Pris au piège
|de Darren Aronofsky, 2025, ****
Bud vit tranquillement dans le Lower East Side, chez Russ. Mais celui-ci repart en Angleterre pour voir son père malade, et Bud emménage temporairement chez son voisin de palier, Hank — un ancien joueur de base-ball californien, fan des Giants, barman et alcoolique. Dans la foulée, deux mafieux slaves venus chercher Russ tabassent Hank, heureusement sans trouver la clef : celle-ci est planquée dans la litière de Bud.
Quoi, je vous avais pas dit que Bud était un chat ?
Ben c’est fait.

Donc, Bud est un chat, mais il est bien plus qu’un personnage secondaire. Non seulement c’est par lui que l’intrigue commence, mais c’est souvent lui qui la relance. Présent d’un bout à l’autre, il sert de motivation à Hank, au même titre que la peur que sa copine se barre, la volonté de survivre aux mafias qui lui courent après, et l’envie de comprendre ce qu’il se passe.
Ça peut paraître accessoire, mais ça change pas mal de choses dans ce film qui, sur le papier, n’est qu’une énième variation sur le thème « type normal aspiré par hasard dans une intrique mafioso-policière qui le dépasse ».
L’autre point qui change tout, c’est la gestion de la dépendance. Hank est alcoolo et, suite à sa rencontre avec le duo d’exécuteurs russes, il perd un rein : il doit donc arrêter totalement l’alcool du jour au lendemain, au risque de détruire l’unique organe restant. Évidemment, il essaie, évidemment, il rechute, évidemment, sa rechute complique singulièrement l’intrigue policière.
Notez que cette partie est celle qui fait de ce film un vrai Aronofsky. Parce que bon, vous connaissez Darren : il aime sauver des acteurs oubliés (il a quand même donné un Oscar à Brendan Fraser !!!), il aime remettre en question la religion, et il a une obsession pour les corps et ce qu’on leur fait subir.
Ici, pas de premier rôle perdu, au contraire : Butler est au sommet de sa gloire, King est sur une pente ascendante, Kravitz vient de remporter un Emmy, Smith accumule les succès discrets mais remarquables, Schreiber 1, etc. La critique de la religion est ici très secondaire, même si l’hypocrisie de certains croyants est un ressort comique et narratif — tuer des gens mais pas vouloir conduire parce que c’est le jour du sabbat, ça peut amener à une position difficile à tenir.

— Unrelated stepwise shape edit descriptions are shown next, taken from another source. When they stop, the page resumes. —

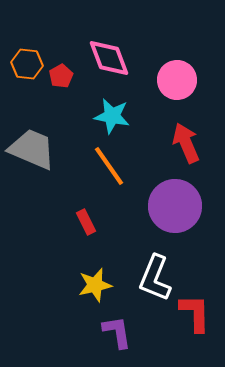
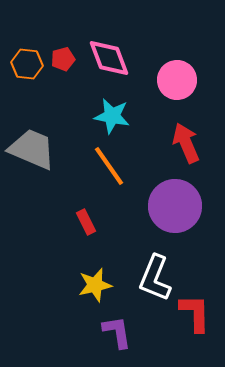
red pentagon: moved 2 px right, 17 px up; rotated 15 degrees clockwise
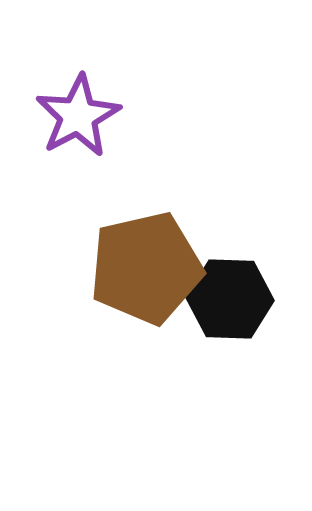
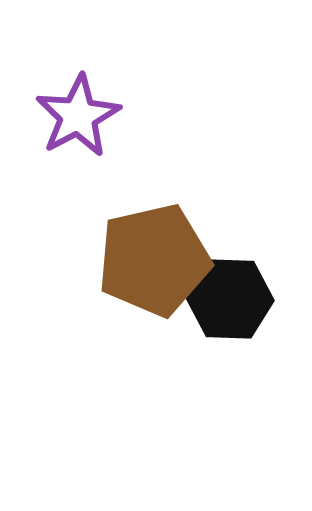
brown pentagon: moved 8 px right, 8 px up
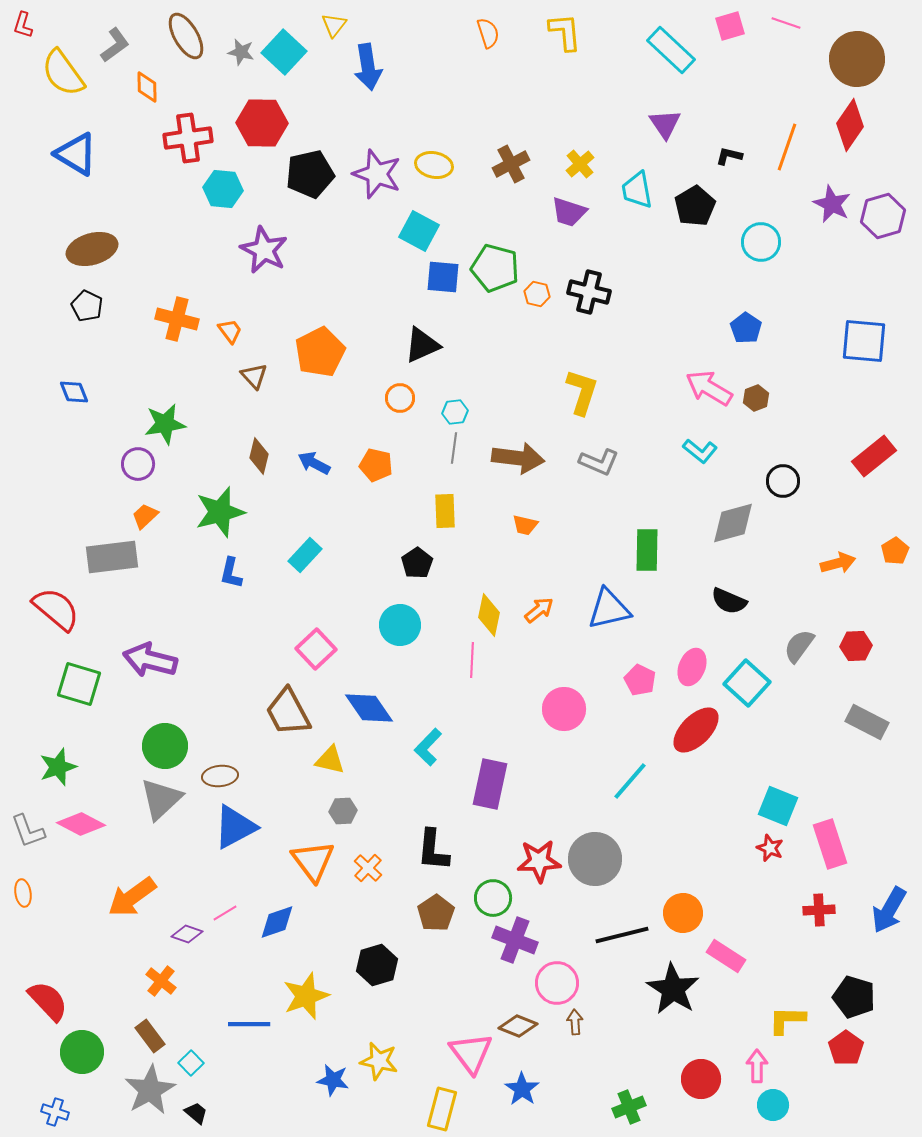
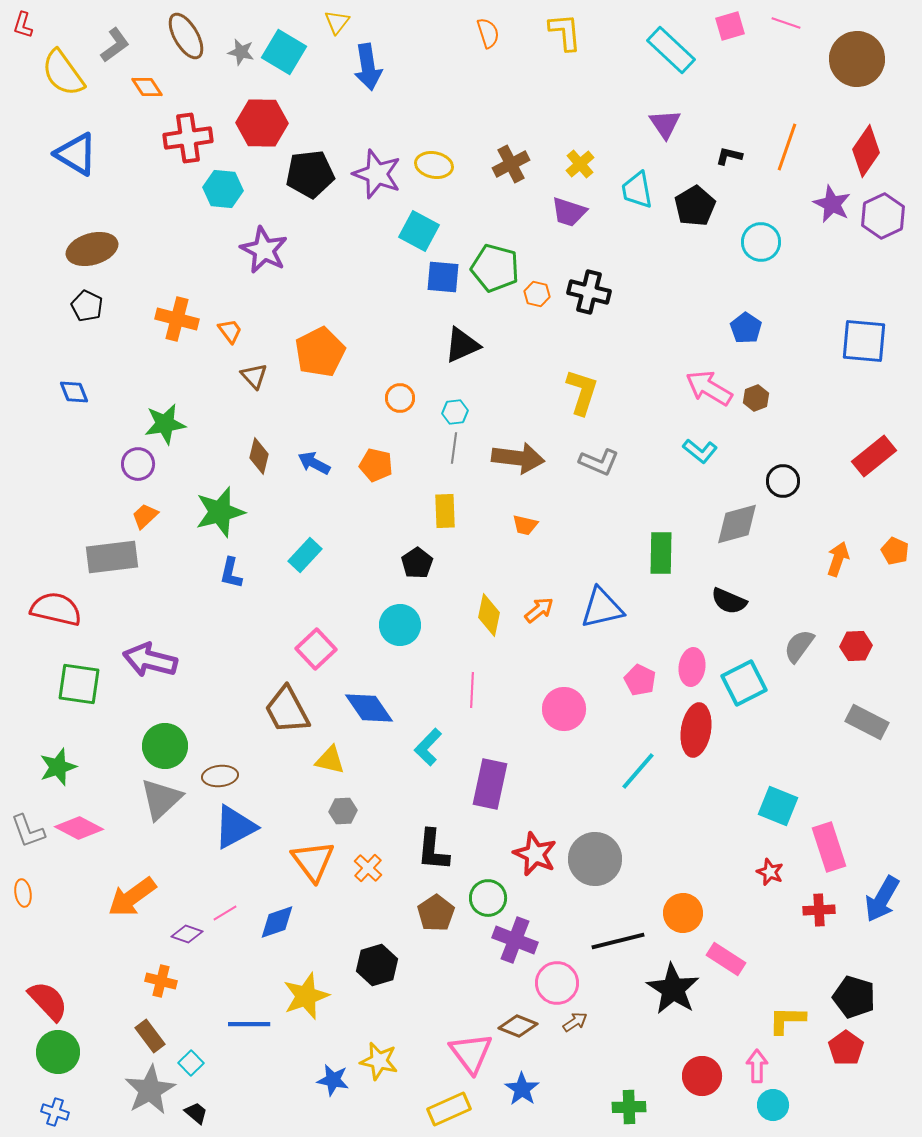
yellow triangle at (334, 25): moved 3 px right, 3 px up
cyan square at (284, 52): rotated 12 degrees counterclockwise
orange diamond at (147, 87): rotated 32 degrees counterclockwise
red diamond at (850, 125): moved 16 px right, 26 px down
black pentagon at (310, 174): rotated 6 degrees clockwise
purple hexagon at (883, 216): rotated 9 degrees counterclockwise
black triangle at (422, 345): moved 40 px right
gray diamond at (733, 523): moved 4 px right, 1 px down
green rectangle at (647, 550): moved 14 px right, 3 px down
orange pentagon at (895, 551): rotated 16 degrees counterclockwise
orange arrow at (838, 563): moved 4 px up; rotated 56 degrees counterclockwise
red semicircle at (56, 609): rotated 27 degrees counterclockwise
blue triangle at (609, 609): moved 7 px left, 1 px up
pink line at (472, 660): moved 30 px down
pink ellipse at (692, 667): rotated 15 degrees counterclockwise
cyan square at (747, 683): moved 3 px left; rotated 21 degrees clockwise
green square at (79, 684): rotated 9 degrees counterclockwise
brown trapezoid at (288, 712): moved 1 px left, 2 px up
red ellipse at (696, 730): rotated 36 degrees counterclockwise
cyan line at (630, 781): moved 8 px right, 10 px up
pink diamond at (81, 824): moved 2 px left, 4 px down
pink rectangle at (830, 844): moved 1 px left, 3 px down
red star at (770, 848): moved 24 px down
red star at (539, 861): moved 4 px left, 7 px up; rotated 27 degrees clockwise
green circle at (493, 898): moved 5 px left
blue arrow at (889, 910): moved 7 px left, 11 px up
black line at (622, 935): moved 4 px left, 6 px down
pink rectangle at (726, 956): moved 3 px down
orange cross at (161, 981): rotated 24 degrees counterclockwise
brown arrow at (575, 1022): rotated 60 degrees clockwise
green circle at (82, 1052): moved 24 px left
red circle at (701, 1079): moved 1 px right, 3 px up
green cross at (629, 1107): rotated 20 degrees clockwise
yellow rectangle at (442, 1109): moved 7 px right; rotated 51 degrees clockwise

Ajoutons que c’est sans doute 2 le film de plus drôle de Darren, avec un bon lot de rebondissements absurdes enjoués, de réactions caricaturales, de vannes faciles et de détails rigolos. On dirait qu’il a décidé que c’était l’heure de la récré et qu’il était temps de faire une vraie comédie, certes avec un fond noir et grinçant mais plutôt nourrie de bonne humeur.
Il reste donc, pour reconnaître un Aronofsky, le traitement des corps, et plus spécifiquement de celui du héros. Qui le détruit méthodiquement après l’avoir abîmé accidentellement et avant de se le faire démonter par des teigneux. Comme souvent chez Darren, ce qui arrive au corps est le reflet de l’esprit, et on retrouve un peu des drogues de Requiem for a dream, un peu de l’auto-destruction de The Wrestler, un peu de la nécessité de dépasser les blessures et la souffrance de Black swan. Au passage, on n’échappe logiquement pas aux gros plans explicites sur telle fracture ou telle plaie rouverte, une signature du réalisateur qui curieusement fait ressortir le côté absurdement comique de son nouvel opus. On s’esclaffe entre deux haut-le-cœur, donc, mais on s’esclaffe de bon cœur.

Le résultat est donc bourré de paradoxes, drôlement dur et cyniquement optimiste, mais c’est une excellente comédie policière noire et assez trash, qui renouvelle élégamment le genre.
Et puis bon, tout repose sur un chat. Si j’en crois Internet, c’est déjà une qualité.